Recession Origins & Opportunities
By Michael McKeown, CFA, CPA - Chief Investment Officer
Until the Great Depression, the word “recession” did not exist. Any time the economy contracted the prior 150 years, it was considered a depression. This did not exactly create a positive psychology. It also did not help that each depression until then had lasted several years. Prior to the 1930s, policy makers did not have the tools or understand how to steer the economy out of a downturn.
In an effort to change the narrative, policy makers introduced the word “recession.”
Recessions are simply a part of the cycle in our economic system. There are four stages of the cycle: expansion, peak, contraction, and trough. Then the cycle begins anew.
While a recession is technically two negative quarters of GDP, it needs to be a significant decline in economic activity across markets.
Following the negative growth of GDP in the first quarter of this year, the possibility of recession is on many people’s minds. The latest consumer surveys by the University of Michigan have fallen sharply, driven by high inflation. Housing starts and retail sales are beginning to slow.
Many other data points suggest a recession is not imminent. The State Coincident Index by the Philadelphia Federal Reserve looks at employment data across each of the 50 states. As an indicator of impending recession, signs of employment contraction are first seen in a handful of states, and then becomes evident in the majority. As the chart below shows, all 50 states as of April show employment growth.
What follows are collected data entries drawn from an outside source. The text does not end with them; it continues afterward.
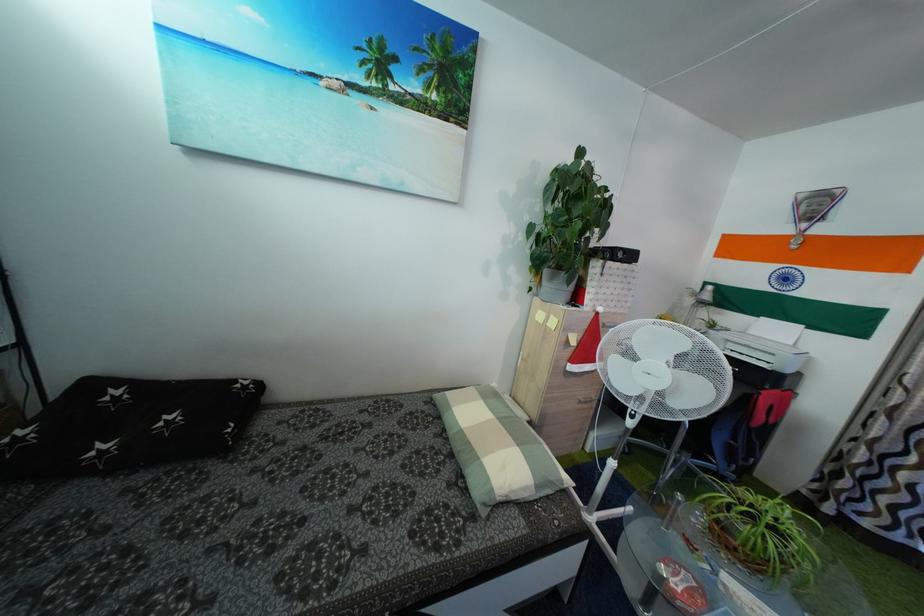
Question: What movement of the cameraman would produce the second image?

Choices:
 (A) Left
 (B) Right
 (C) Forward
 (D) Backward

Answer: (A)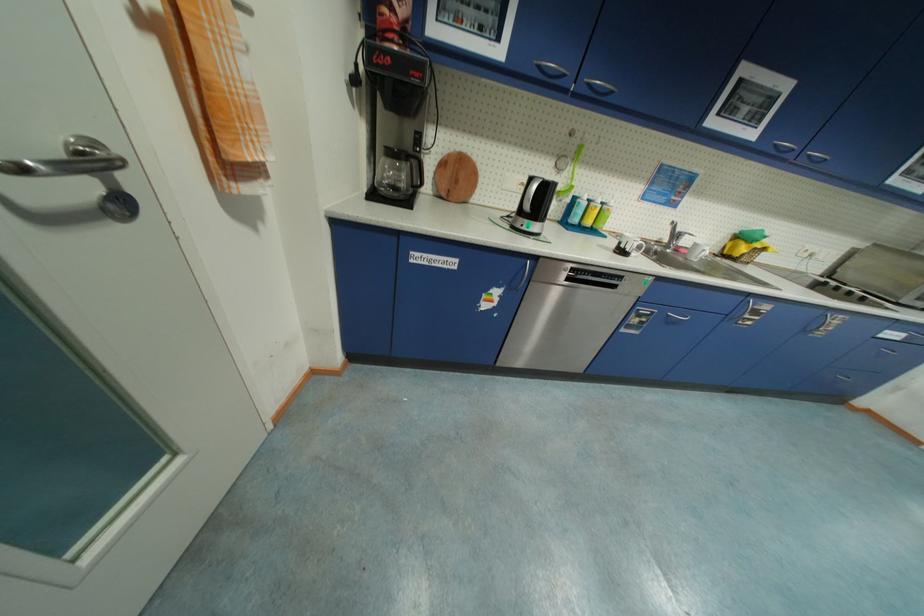
Where would you turn the silver door handle? Please return your answer as a coordinate pair (x, y).

(63, 166)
The concern for investors is the temporary decline in stock market prices during recessions. Assuming the investor has no immediate cash flow needs or leverage on the portfolio, then the concern should dissipate.
Once the economy is in a recession, it is typically old news to the stock market. In fact, markets typically bottom several months or quarters prior to a recession being officially called by the National Bureau of Economic Research. The chart below shows recessions marked in grey vertical bars. In 7 of the 8 recessions, stock prices bottomed well before the next expansion began.
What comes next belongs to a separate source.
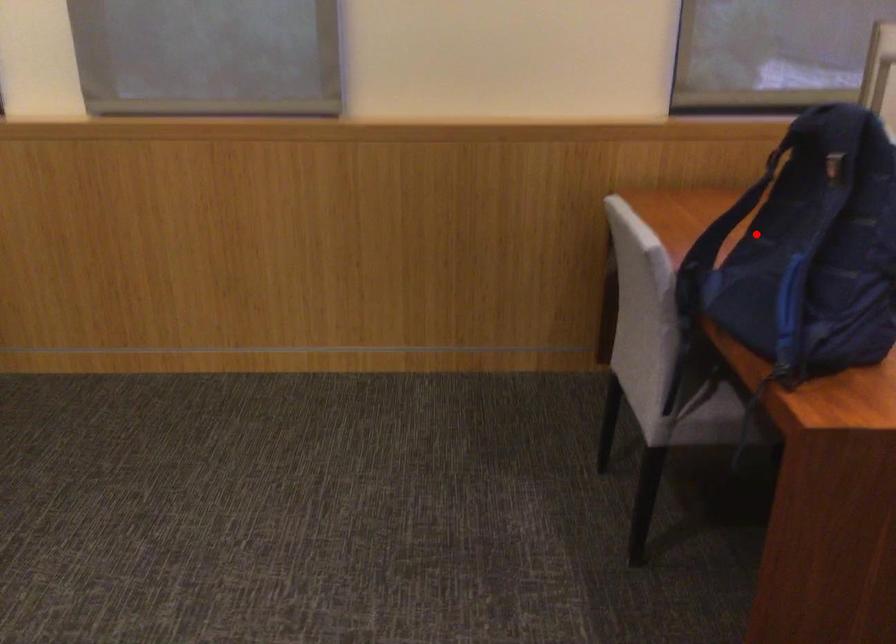
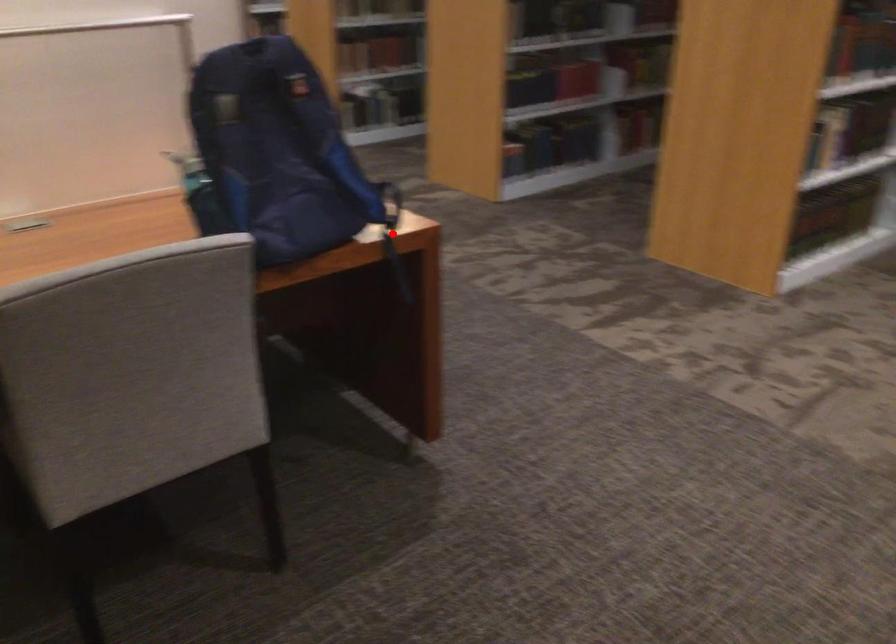
Consider the image. I am providing you with two images of the same scene from different viewpoints. A red point is marked on the first image and another point is marked on the second image. Is the red point in image1 aligned with the point shown in image2?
This goes to the old adage, “Buy at the sound of cannons and sell at the sound of trumpets.” To those with diversified portfolios, this means buying or selling around your asset allocation targets – it does not mean going all-in or all-out.
In Thinking Fast & Slow, Nobel Prize winner Daniel Kahneman describes our brains as having two systems. System 1 reacts quickly and is useful in many scenarios. This would be investors thinking recession = time to sell stocks. System 2, on the other hand, thinks slowly, analyzing and deducing information. This would be investors thinking recession = time to buy stocks.
Of course, every cycle is unique. The current cycle certainly is on fast forward as compared to the expansion from 2009 to 2020. Unemployment is below 4%, the Federal Reserve is raising interest rates, and the stock market packed in a decade of gains in just two years. The data may be at the early stages of trending negative, but the calls for a sustained decline in economic activity may be premature.
We will invariably have a recession again. The question is whether financial plans and a durable investment process is in place to navigate to the next cycle.